:: Exercise aim ::
Retype the passage of the dueling article from "Things Get More" up to and including "ended their lawsuit.", changing nothing.

:: Source document ::
What Was The Psychology Behind Dueling?

What Was The Psychology Behind Dueling?

Dueling works great as a dramatic device, but, legally and morally, it proves nothing. So why did so many people use it to settle scores and right wrongs? Take a look at why people would murder each other, semi-legally, on a regular basis.

The Weird Origins of Dueling

Dueling is and was framed as a way to work out social injustices and personal slights. That is insane. There is no connection between who can wield a sword and who is guilty or innocent. And as for social problems, if calling someone's sister a jade is cause for deep personal animosity, shooting someone's brother with a pistol seems like it would cause even more acrimony. How could a society in which people decide to pointlessly murder each other over card games hold itself together?

What Was The Psychology Behind Dueling?

Duels, at first, were fairly useful. They put a cap on societal strife. People had problems, and without an over-reaching legal system to work them out, combat wasn't a terrible solution. Relative to a family or societal feud, a fight to the death between two people following pre-arranged rules was a great way to contain damage during a dispute.

There's even a precedent for equating physical superiority with moral superiority. Up until the 9th century, people would commonly go through "trials by ordeal." The two people with the dispute, or their proxies, would undergo some physical challenge. Whoever stood up to it longest was declared the victor. The most common ordeal, and the one that shows how righteous such duels were considered, was the ordeal of the cross. The two people undergoing the challenge would stand next to each other and raise their arms as if they were being crucified. Whoever dropped their arms first lost. That particular ordeal was outlawed in the late 800s, not because physical prowess didn't prove anything, but because religious leaders decided that imitating Christ on the cross was blasphemous.

Things Get More Complicated

As wholesale slaughters and poisonings became less and less common, and the law took over, dueling became more about "honor" than specific rights and wrongs. The requirements of such "honor" varied widely. Multiple official dueling codes sprang up, but they couldn't entirely reign in what was, at its heart, two angry people deciding to hurt each other. Mismatches in ideas about proper etiquette led to a lot of complications, some of which ended in farce and some of which ended in tragedy.

At least one duel sprang from a lawsuit. In 1712, a suit between two noblemen had spent over a decade in the court system, and they were both sick of waiting. One man challenged his opponent to settle the matter with a duel. The two fought it out, and both died. That, at least, ended their lawsuit.

What Was The Psychology Behind Dueling?

A duelist's choice of second was critical to the outcome of the duel. The right second could go between the two duelists, massaging the feelings of both until both sides professed themselves satisfied and the duel was called off. On the other hand, some seconds would stoke the fires on both sides until someone ended up dead. Seconds could also negotiate terms, like the type of weapon and the extent of the duel. Two duelists could agree to a sword fight during which, at the first sign of blood, the duel was over. They could also negotiate a duel in which two participants stood five feet away from each other and blasted each other with guns until one fell dead.

Duels did not always stop less organized violence. When tempers were flaring, a formal sword fight wasn't enough. Andrew Jackson, America's fightingest president, got involved in a brawl in a hotel because of a duel in which he acted merely as a second. Jackson had been the second and the witness to a duel in which a man named Jesse Benton took a bullet to the buttocks. No one could expect Jesse Benton to be happy about that, but he made the mistake of complaining to his brother, Thomas Benton, who publicly rebuked Jackson. Jackson, and some friends with guns and knives, went tearing over to the hotel where the Benton brothers were staying. The resulting in a brawl that was scandalous, but amazingly not fatal for anyone.

:: Record excerpts ::
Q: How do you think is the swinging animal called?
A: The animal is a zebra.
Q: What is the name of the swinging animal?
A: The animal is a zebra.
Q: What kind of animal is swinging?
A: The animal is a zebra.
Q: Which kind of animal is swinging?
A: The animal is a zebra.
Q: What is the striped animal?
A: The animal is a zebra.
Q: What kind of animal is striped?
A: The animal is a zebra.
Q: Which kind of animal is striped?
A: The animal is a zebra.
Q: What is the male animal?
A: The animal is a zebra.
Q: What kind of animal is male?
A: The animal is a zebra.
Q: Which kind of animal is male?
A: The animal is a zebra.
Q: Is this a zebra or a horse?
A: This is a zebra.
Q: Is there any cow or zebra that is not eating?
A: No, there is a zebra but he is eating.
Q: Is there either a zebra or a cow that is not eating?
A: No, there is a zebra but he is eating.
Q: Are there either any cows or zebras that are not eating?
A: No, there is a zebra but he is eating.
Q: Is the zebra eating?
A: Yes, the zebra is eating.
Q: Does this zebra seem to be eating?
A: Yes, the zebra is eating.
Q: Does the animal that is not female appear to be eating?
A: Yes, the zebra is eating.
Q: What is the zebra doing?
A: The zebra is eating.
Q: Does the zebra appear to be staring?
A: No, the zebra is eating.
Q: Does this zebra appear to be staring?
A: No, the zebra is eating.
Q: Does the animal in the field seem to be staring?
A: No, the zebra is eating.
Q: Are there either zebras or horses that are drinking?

:: Response ::
Things Get More Complicated

As wholesale slaughters and poisonings became less and less common, and the law took over, dueling became more about "honor" than specific rights and wrongs. The requirements of such "honor" varied widely. Multiple official dueling codes sprang up, but they couldn't entirely reign in what was, at its heart, two angry people deciding to hurt each other. Mismatches in ideas about proper etiquette led to a lot of complications, some of which ended in farce and some of which ended in tragedy.

At least one duel sprang from a lawsuit. In 1712, a suit between two noblemen had spent over a decade in the court system, and they were both sick of waiting. One man challenged his opponent to settle the matter with a duel. The two fought it out, and both died. That, at least, ended their lawsuit.